-- Document section --
I recently watched a video of Satya Mallick in which he talks about common problems and mistakes of object detection datasets and how to tackle them. In the video, he particularly focused on object detection task but I think many of his remarks are applicable to other computer vision tasks such as semantic segmentation, classification, etc.

One important emphasis of Satya is that, we should spend considerable amount of time on the data itself before diving deep into model training. Otherwise, the models will be GIGO (Garbage in Garbage out). I completely agree with this statement, since the same thing happened in one of my recent projects where the model was performing really bad and when I looked at the labeled data I immediately found out lots of inconsistencies and mislabelings which naturally affected model performance. Therefore, my first priority in a ML project is to ensure data quality before doing anything else. I listed below some of the important remarks that he made in the video.

Checklist for Object Detection Datasets

  • If the dataset has less than 10.000 images, the dataset should be downloaded locally and the images should be visually skimmed for understanding how the dataset and individual classes look like.
  • If there are any images that have watermarks on it, those should be removed due to copyright issues.
  • We should check the variety of the images. For example, if the dataset is created from the frames of a continuous video sequence, the variety of the data will most likely be low. Therefore, a model trained on this kind of data will not generalize well.

-- Dataset section --
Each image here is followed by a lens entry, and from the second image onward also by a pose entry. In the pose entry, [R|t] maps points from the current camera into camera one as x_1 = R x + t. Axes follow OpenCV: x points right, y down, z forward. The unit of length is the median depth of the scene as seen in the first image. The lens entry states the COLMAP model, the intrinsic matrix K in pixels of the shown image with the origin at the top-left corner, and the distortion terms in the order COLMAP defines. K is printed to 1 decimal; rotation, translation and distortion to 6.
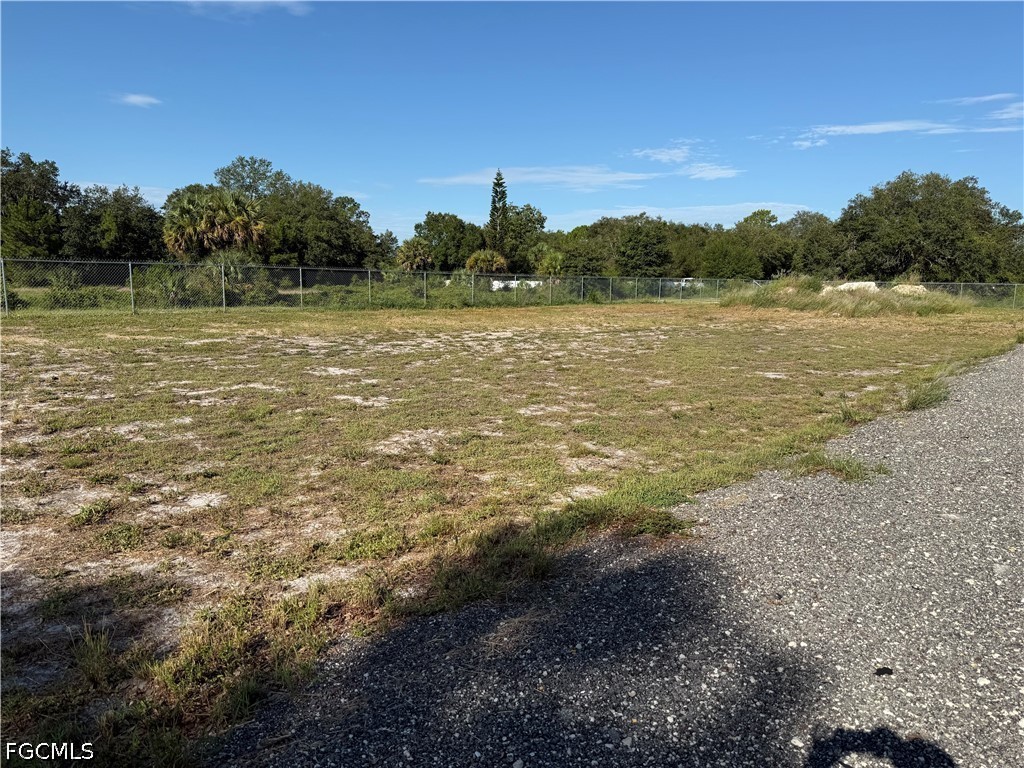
lens RADIAL K [[733.6, 0, 505.6], [0, 733.6, 384.2], [0, 0, 1]] dist [0.000063, 0.010891]
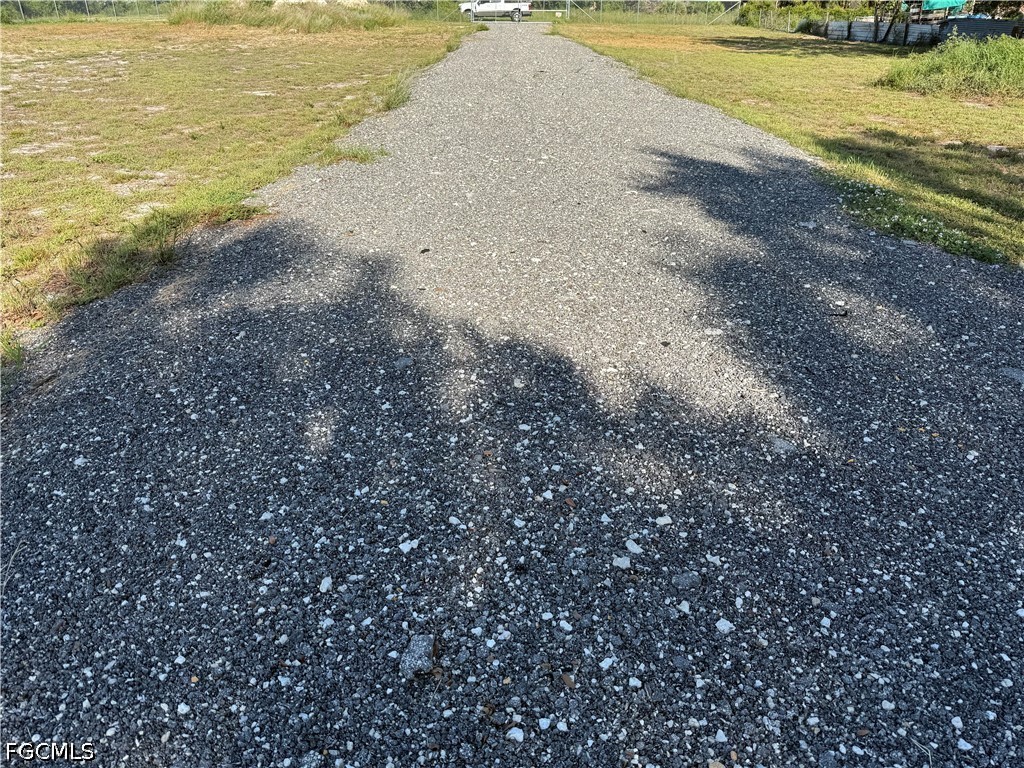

-- Problems and tasks --
- a) Reproduce the post on object detection datasets word for word, everything from "One important emphasis" down to "classes look like.".
- b) Summarize the post on object detection datasets in two sentences.
- c) Continue the post on object detection datasets, starting right after its last sentence.

-- Responses to the tasks --
- a)
One important emphasis of Satya is that, we should spend considerable amount of time on the data itself before diving deep into model training. Otherwise, the models will be GIGO (Garbage in Garbage out). I completely agree with this statement, since the same thing happened in one of my recent projects where the model was performing really bad and when I looked at the labeled data I immediately found out lots of inconsistencies and mislabelings which naturally affected model performance. Therefore, my first priority in a ML project is to ensure data quality before doing anything else. I listed below some of the important remarks that he made in the video.

Checklist for Object Detection Datasets

  • If the dataset has less than 10.000 images, the dataset should be downloaded locally and the images should be visually skimmed for understanding how the dataset and individual classes look like.

- b) After watching a video in which Satya Mallick discusses common mistakes in object detection datasets, the writer agrees that time should be spent on the data before model training to avoid "garbage in, garbage out," as one of the writer's own projects showed. The writer lists some of his remarks: datasets under 10.000 images should be downloaded and skimmed visually, images with watermarks should be removed for copyright reasons, and image variety should be checked, since data from a continuous video sequence will likely yield a model that generalizes poorly.

- c)
  • Following on the previous point, if the dataset is composed of frames of a continuous video sequence, the probability of data leakage between training and validation set will be high (due to consecutive frames with minimal scene changes). We should avoid this if we want our model to generalize well on unseen data.
  • Depending on the problem that we are solving, the dataset size should be proportional. For example, if we are trying to detect a manufactured part in a controlled inspection environment, we might get a good performance with few hundreds of samples, however if we are to detect trucks in wild, then we need to collect significant amount of representative data.
  • We should look at the distribution of the classes to identify any class imbalance. This will allow us to develop strategies to counteract highly imbalanced data before jumping into model training.
  • Not only we should check the images but also the annotations so that we can capture any inconsistencies, false labels or mislabelings.